As with any problem in
computer science, there are many ways to solve the problem of disassembling
executable code. I was wondering how IDA Pro disassembles executables. In
general, disassembly can be performed as follows:
- We take the bytes one instruction at a time and look the instruction up in a lookup table we have prebuilt(which maps raw byte values to opcode mneumonics). Keep in mind that different architectures can have different instruction lengths and some instruction sets could have variable instruction lengths. In the case of variable instruction lengths, we have to use "context clues" such as reading bytes before/after this instruction to infer what this instruction could be.
- The lookup in the table will yield the opcode mneumonic for this instruction.
- While we still have more data, go back to step 1.
The actual disassembly
process presented above might not be very complex, but the question arises "How
do we traverse the executable?" As I presented in a previous blogpost,
there are multiple sections within an executable, so one may be unsure about
where in the executable to even start disassembling. According to "The IDA
Pro Book: The Unofficial Guide" by Chris Eagle, there are 2 main executable
traversal algorithms.
Linear Sweep
Disassembly
In this algorithm, we
start at the beginning of a section, and keep track of the length of each
instruction we disassemble. Naturally, the next instruction's address can be
computed as follow follows:
Next instruction
address = Current instruction address + Current instruction size
As the name implies,
this algorithm scans the executable linearly(it does not refer to the Asymptotic
Complexity of this algorithm).

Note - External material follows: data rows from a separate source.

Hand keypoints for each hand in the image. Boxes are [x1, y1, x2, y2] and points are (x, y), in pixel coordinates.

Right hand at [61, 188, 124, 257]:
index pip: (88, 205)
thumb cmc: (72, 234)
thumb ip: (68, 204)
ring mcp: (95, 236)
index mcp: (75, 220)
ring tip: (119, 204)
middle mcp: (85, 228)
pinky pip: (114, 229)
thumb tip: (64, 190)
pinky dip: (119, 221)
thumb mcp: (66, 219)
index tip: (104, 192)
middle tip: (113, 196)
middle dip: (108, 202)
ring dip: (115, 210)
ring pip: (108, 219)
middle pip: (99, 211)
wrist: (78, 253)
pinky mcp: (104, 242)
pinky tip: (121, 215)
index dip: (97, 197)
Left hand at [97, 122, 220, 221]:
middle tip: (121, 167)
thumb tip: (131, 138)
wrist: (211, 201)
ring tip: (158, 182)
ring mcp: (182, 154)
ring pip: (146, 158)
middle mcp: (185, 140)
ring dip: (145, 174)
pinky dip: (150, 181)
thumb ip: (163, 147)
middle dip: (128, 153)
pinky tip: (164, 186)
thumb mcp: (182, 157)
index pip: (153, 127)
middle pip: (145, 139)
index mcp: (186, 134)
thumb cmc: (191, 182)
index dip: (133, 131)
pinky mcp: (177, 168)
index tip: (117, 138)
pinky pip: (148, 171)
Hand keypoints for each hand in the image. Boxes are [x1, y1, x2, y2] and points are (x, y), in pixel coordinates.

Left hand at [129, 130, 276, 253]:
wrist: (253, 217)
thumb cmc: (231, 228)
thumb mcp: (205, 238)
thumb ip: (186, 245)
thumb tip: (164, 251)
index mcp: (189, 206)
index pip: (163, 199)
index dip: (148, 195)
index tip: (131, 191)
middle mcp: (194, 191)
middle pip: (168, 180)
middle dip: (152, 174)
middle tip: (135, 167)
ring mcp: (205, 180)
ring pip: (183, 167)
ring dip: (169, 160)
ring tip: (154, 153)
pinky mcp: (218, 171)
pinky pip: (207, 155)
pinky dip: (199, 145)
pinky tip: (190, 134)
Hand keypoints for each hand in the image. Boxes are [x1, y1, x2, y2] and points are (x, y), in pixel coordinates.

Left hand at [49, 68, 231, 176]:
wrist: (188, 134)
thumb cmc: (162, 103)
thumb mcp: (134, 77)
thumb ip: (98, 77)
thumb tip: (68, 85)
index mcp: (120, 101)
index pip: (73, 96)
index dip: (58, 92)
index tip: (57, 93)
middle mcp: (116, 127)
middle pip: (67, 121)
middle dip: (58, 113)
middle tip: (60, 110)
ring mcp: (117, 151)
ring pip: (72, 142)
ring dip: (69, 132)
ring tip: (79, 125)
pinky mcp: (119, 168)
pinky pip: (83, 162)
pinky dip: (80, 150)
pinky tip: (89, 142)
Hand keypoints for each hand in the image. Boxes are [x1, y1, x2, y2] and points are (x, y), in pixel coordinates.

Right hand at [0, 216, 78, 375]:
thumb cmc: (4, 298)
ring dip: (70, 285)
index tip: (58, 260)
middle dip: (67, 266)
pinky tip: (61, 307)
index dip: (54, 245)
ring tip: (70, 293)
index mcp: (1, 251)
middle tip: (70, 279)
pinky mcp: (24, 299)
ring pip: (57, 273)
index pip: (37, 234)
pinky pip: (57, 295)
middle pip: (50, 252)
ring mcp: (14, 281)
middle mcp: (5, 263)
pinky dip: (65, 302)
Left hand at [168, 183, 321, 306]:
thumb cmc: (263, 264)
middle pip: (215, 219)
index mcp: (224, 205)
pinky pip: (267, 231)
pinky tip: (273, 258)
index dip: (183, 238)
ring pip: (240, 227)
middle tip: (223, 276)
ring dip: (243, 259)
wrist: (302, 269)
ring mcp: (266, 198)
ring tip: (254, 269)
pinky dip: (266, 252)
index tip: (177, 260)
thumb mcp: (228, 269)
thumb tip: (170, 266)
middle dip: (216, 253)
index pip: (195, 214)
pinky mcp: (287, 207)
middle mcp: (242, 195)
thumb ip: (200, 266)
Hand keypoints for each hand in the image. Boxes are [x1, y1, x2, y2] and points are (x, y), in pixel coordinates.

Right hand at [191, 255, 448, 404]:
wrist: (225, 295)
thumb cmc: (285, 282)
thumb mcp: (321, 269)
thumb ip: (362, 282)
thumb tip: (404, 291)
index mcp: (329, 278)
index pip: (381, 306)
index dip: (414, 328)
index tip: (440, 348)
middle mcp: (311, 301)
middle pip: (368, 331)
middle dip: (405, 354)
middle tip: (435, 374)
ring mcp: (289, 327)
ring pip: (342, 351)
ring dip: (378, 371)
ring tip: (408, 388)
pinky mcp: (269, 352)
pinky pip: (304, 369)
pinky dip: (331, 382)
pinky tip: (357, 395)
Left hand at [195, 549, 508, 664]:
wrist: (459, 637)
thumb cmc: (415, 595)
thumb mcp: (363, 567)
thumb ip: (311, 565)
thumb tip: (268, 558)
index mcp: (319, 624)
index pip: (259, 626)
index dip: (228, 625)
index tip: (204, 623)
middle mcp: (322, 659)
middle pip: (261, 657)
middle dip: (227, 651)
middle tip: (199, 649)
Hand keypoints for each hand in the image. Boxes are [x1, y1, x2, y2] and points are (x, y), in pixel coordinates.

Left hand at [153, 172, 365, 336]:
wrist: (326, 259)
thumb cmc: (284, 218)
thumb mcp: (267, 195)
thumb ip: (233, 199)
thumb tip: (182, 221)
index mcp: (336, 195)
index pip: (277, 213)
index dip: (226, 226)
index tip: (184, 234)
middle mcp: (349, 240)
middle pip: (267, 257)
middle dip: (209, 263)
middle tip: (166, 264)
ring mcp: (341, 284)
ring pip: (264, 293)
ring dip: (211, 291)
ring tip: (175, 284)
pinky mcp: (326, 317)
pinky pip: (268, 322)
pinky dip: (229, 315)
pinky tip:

When call or jmp instructions are encountered,
they are decoded as regular instructions, and given no special consideration. Think
of this algorithm as instruction-by-instruction decoding. Eagle also mentions
that this algorithm is used by popular disassembly engines such as gdb, WinDbg
and objdump.
- Advantages: all the byes in the section is guaranteed to be decoded
- Disadvantages: ALL the bytes in the section is guaranteed to be decoded(including non-executable data)
Recursive Descent
Disassembly
In this algorithm, we
use the basic approach in Linear Sweep Disassembly, except we are a little
smarter about branching instructions. We decode each instruction that we see,
but if we see a jmp, call, or other type of control-flow-manipulating
instruction, we also add the target address operand of the instruction to a list
for further processing. Once we are finished linearly processing all the
instructions in the executable, we go back and repeat the same process starting
at each address in the list we created which contains the target addresses of control
flow manipulation instructions we passed. One noteworthy point is that
addresses that are only known at execution time(such as an address stored in
EAX) rather than known those hardcoded into the binary (and lend themselves to
static analysis) cannot be added to the list for further processing, because
the address is not known. The word "Recursive" in the name refers to
the fact that we take both branches of eligible branching statements. If all
possible execution paths are modeled as a tree, this would effectively be a
Breadth-First-Traversal of the execution tree. Think about this algorithm as
one that only processes bytes that the CPU processes. IDA Pro uses this
algorithm.
- Advantages: only disassembles bytes that the CPU encounters, and not extraneous bytes
- Disadvantages: relatively complex, does not always disassemble the whole executable if there is code which is not called explicitly based on its address.